Net Fee and Commission revenue accounted for 16% of the Bank’s total operating income, reaching €36.7m, a growth of 6.5%.
Excluding strategic costs, operating costs registered a decrease of €2.3 million down to €90.7m (€93m).
Human capital, followed by technology-related expenses, together accounted for 68% of total operating costs of bank. Total strategic investments on digitalisation so far amounted to €4.2 million.
Net Expected Credit Losses (ECL) amounted to a net release of €5.2 million (€4.6m net charge) which was influenced by an improvement in both the non-performing and under-performing ratios as well as strengthened collateral position on a number of key non-performing assets.
The ratio of non-performing loans to the total credit portfolio also remained in line with that registered in December at 3.0% (December 2023: 3.1%). The net value of non- performing debt written off, after recoveries, was negligible for the period, also being reflective of the positive impact from the NPL sale of 2023.
The Group’s total assets stood at €14.4 billion at the mid-point of 2024, resulting in a marginal decrease of €59.6 million compared to the end of 2023 (€14.5 billion). The overall decrease in assets is reflective of the corresponding reduction in total liabilities, namely that related to amounts owed to banks resulting from a decrease in repos trading.
The loans and advances to customers amounted to €6.6 billion at the end of the first half (December 2023: €6.2 billion), resulting in the above noted net increase of €374.0 million or 6.1% with high growth levels being registered on both business and retail advances.
On the liabilities side, there was a reversal in the trend that ensued over the previous quarters, where customer deposits experienced a marginal increase of €14.9 million, equivalent to 0.1% and reaching €12.2 billion.
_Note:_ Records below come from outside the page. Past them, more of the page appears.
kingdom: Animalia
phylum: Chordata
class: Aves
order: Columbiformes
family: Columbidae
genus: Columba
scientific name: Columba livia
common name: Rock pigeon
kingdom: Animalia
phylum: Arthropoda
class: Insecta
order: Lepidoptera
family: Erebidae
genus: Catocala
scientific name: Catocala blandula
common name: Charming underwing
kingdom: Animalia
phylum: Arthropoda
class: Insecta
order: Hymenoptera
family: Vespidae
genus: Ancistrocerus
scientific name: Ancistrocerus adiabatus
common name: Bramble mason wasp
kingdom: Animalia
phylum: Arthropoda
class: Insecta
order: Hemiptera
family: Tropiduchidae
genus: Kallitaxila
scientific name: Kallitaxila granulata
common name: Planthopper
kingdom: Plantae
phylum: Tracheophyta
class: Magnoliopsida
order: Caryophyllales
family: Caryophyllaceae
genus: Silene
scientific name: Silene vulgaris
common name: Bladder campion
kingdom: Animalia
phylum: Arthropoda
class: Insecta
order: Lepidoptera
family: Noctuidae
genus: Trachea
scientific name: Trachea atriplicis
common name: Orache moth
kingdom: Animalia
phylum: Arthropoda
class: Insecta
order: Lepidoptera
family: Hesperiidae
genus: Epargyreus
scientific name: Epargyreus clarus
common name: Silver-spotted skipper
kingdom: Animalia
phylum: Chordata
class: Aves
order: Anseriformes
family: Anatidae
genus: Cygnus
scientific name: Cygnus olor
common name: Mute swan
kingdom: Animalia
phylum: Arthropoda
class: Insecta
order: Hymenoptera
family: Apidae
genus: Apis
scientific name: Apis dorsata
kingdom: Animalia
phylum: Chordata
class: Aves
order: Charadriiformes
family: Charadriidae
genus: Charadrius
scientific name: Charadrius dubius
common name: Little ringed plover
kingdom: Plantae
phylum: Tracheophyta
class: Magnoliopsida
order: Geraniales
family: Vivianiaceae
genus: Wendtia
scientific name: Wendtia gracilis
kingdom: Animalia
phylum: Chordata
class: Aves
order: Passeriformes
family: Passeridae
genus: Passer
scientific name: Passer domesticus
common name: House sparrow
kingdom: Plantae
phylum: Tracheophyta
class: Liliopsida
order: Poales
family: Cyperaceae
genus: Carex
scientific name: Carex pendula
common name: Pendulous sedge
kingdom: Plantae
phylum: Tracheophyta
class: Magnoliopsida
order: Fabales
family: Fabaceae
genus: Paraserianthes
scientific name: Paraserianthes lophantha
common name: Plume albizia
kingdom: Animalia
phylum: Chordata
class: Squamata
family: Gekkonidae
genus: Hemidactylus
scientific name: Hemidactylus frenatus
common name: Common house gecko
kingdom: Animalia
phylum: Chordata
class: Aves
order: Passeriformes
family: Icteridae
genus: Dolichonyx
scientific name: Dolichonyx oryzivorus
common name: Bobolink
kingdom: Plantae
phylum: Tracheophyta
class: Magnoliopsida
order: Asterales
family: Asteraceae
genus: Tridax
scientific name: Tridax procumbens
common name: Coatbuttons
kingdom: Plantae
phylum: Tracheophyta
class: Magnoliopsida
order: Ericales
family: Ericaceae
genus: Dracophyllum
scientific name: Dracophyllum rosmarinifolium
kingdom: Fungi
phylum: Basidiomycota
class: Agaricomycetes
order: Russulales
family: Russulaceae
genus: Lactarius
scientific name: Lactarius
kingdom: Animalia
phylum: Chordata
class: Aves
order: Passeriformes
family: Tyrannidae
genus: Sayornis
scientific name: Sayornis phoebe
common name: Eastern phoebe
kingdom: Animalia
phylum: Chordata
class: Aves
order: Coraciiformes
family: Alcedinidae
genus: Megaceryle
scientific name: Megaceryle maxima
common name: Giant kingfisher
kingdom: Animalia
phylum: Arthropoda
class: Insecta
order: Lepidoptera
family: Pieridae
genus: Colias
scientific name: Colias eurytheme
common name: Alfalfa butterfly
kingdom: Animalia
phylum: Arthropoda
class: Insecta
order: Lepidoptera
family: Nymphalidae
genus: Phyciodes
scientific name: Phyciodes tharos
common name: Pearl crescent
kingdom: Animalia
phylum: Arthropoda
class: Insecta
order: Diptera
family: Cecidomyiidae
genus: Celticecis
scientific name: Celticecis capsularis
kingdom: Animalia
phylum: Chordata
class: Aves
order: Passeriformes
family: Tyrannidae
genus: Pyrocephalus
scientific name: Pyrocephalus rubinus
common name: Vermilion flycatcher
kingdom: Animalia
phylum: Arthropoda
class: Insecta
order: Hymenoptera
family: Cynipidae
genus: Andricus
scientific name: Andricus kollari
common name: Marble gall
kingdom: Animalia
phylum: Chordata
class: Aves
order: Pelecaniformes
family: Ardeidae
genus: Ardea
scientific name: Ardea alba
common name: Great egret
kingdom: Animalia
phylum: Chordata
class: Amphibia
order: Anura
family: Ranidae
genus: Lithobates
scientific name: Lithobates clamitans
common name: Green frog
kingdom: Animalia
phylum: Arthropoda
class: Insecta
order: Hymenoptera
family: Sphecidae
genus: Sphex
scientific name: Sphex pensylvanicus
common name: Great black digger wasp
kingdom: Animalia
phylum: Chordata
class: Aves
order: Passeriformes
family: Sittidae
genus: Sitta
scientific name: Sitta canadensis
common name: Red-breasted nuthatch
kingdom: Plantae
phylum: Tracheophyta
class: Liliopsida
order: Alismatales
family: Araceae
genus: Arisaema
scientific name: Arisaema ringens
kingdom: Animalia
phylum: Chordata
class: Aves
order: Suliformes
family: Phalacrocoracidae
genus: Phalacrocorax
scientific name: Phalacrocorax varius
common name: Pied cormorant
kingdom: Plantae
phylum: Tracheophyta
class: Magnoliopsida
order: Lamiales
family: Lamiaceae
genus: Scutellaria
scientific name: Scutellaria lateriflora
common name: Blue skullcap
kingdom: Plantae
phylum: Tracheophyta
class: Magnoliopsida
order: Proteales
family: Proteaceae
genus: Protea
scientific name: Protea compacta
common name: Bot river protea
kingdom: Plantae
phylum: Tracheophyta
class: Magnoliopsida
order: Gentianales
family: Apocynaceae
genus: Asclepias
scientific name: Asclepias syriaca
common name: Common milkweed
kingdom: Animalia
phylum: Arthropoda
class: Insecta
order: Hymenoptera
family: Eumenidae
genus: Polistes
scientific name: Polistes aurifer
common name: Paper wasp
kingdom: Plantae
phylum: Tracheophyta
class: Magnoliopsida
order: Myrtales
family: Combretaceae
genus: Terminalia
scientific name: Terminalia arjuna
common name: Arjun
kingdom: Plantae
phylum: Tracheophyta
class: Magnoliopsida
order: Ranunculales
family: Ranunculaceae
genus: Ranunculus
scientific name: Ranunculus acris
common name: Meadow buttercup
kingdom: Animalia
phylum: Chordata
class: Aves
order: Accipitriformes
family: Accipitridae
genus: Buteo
The increase was entirely attributable to personal customers whereas the corporate deposits remained practically flat and in line with the amount registered at the start of the year.
The Group’s liquidity ratio as measured by the Liquidity Coverage Ratio (LCR) and the Net Stable Funding Ratio (NSFR) remained well above the minimum regulatory requirements, with the LCR ratio reading at 357% at the end June 2024, close to the 362% as at December 2023.
Total Group Equity stood at €1.3 billion, an increase of €68.7 million derived from the shift to retained earnings.